Only a visible, authoritative Church could have set in place the pillars that would support Christian belief and practice through the ages. To those who cry “Prove it!” here are a few examples:
1. Codification of the Bible. The Bible did not codify itself, did not specify which books, among many, were to be seen as inspired. A visible, authoritative body, comprised of bishops, decided the content of the canon.
2. The worldwide councils. Christianity’s doctrinal parameters have been charted by the ecumenical councils, now numbering 21, each conducted under the authority of the visible, universal Church. Not once in those 21 sessions did an “invisible” group of bishops meet and deliberate.
3. The Lord’s day. The Christian Sunday replaced the Saturday sabbath of the Old Testament. The visible Church made this change.
4. Christmas and Easter. The Bible nowhere mentions the word “Christmas” or the date for Christmas. The celebration of Christmas on December 25 was a decision of the Church. (The feast didn’t arise all by itself.) Much the same can be said for Easter as a feast separate from the other Sundays which commemorate the Resurrection. It was a visible Church, headed by a definitely locatable pope, that settled the dates of observance for the two key feasts.
5. The calendar. It is Christ’s visible Church, its reach extending into the secular realm, which has given us the Gregorian calendar, named after Pope Gregory XIII.

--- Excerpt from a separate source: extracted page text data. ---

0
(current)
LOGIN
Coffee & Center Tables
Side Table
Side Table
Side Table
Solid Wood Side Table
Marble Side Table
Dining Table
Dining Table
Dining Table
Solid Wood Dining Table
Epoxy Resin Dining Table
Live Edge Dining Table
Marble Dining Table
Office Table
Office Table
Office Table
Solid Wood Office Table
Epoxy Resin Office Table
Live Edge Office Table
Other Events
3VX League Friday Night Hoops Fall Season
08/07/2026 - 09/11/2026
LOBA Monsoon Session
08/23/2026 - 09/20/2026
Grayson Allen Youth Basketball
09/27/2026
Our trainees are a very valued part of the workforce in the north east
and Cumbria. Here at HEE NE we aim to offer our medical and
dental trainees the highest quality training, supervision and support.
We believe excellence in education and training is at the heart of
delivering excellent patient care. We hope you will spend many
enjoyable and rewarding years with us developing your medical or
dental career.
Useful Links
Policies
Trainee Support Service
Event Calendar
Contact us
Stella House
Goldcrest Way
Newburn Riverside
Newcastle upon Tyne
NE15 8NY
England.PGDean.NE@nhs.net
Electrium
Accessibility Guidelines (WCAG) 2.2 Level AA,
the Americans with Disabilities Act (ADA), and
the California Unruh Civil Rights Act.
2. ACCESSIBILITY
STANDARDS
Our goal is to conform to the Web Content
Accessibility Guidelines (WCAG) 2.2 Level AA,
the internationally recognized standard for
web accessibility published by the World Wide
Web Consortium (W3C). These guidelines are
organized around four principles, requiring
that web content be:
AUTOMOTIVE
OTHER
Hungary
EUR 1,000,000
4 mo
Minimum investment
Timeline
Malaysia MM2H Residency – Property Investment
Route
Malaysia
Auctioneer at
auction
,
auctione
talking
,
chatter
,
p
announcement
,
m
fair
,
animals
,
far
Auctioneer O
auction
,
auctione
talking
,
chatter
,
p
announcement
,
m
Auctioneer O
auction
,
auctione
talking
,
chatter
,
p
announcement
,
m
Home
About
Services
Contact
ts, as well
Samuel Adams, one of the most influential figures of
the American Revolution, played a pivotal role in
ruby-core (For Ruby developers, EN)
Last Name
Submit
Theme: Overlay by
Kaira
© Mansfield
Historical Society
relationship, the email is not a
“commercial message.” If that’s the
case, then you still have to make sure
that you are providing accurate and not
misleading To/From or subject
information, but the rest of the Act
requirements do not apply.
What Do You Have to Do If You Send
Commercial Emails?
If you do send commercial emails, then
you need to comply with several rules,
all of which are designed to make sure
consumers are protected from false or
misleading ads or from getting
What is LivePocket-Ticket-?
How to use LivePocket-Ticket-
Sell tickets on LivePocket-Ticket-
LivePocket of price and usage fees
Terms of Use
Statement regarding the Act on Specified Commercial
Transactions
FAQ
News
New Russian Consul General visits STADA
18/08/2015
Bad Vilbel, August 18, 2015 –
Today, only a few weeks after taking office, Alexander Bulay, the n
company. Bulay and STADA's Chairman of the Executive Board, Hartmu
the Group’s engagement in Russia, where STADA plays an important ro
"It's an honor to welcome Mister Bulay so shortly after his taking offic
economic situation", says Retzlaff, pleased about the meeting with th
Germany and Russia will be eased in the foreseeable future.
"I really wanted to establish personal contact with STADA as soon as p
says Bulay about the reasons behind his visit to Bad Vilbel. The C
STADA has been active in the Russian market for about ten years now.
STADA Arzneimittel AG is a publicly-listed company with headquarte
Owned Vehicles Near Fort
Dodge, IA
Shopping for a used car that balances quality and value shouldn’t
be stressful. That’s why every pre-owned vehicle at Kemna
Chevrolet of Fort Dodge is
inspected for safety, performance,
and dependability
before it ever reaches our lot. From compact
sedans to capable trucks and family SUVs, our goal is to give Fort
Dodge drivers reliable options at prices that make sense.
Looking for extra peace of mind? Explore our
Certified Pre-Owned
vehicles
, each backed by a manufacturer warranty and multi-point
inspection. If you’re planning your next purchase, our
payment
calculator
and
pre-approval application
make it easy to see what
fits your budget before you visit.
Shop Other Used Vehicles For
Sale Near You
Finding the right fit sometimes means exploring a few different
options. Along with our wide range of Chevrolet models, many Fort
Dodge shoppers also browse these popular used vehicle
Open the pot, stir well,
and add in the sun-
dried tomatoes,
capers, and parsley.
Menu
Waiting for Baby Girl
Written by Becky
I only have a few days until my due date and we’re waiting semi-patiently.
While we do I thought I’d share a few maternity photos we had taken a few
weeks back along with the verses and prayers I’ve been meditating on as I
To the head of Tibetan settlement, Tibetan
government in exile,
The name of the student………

Ideally I would be in communion to with the him as well, if he would stop teaching error. I would happy to give him back that place of honor if he were to repent of his error. I doubt that is going to happen though
The fallacy that the Pope teaches error has already been addressed, but I will add this. Lutherans disagree even among themselves about what Scripture is saying regarding marriage and holy orders:
- ELCA (distinguished from other Lutherans by female clergy, retaining some divorced pastors on their clergy rosters, and (since 2009) openly homosexual clergy)
- LCMS (no female or openly homosexual clergy)
- WELS (click here for major differences from LCMS and ELCA)
- LCMC (mostly, ELCA refugees dissatisfied with the ELCA’s liberal drift; grew from 31 congregations as charter members in 2001, to 225 congregations by Aug. 2009, to 800+ congregations today)
They can’t all be right. There is only one truth (Jesus said, “I am the way and the truth and the life” not “I am a way and a truth and a life”) So, how to resolve this? Do as Scripture says and “take it to the Church.” The problem is, the absence of a functional magisterium leaves each group of Lutherans (indeed, each group of Protestants) to decide for itself what beliefs are “essential”. If one group decides that a particular doctrine is essential or non-essential, then other groups have no effective way of refuting it. They could, of course, appeal to Scripture, but presumably the interpretation of the relevant passages is under dispute, and Scripture does not tell us which of its teachings are essential and which are not. Besides, Scripture is the Word of God… and I for one don’t want to be the one to have to decide which parts of the Word of God are not essential.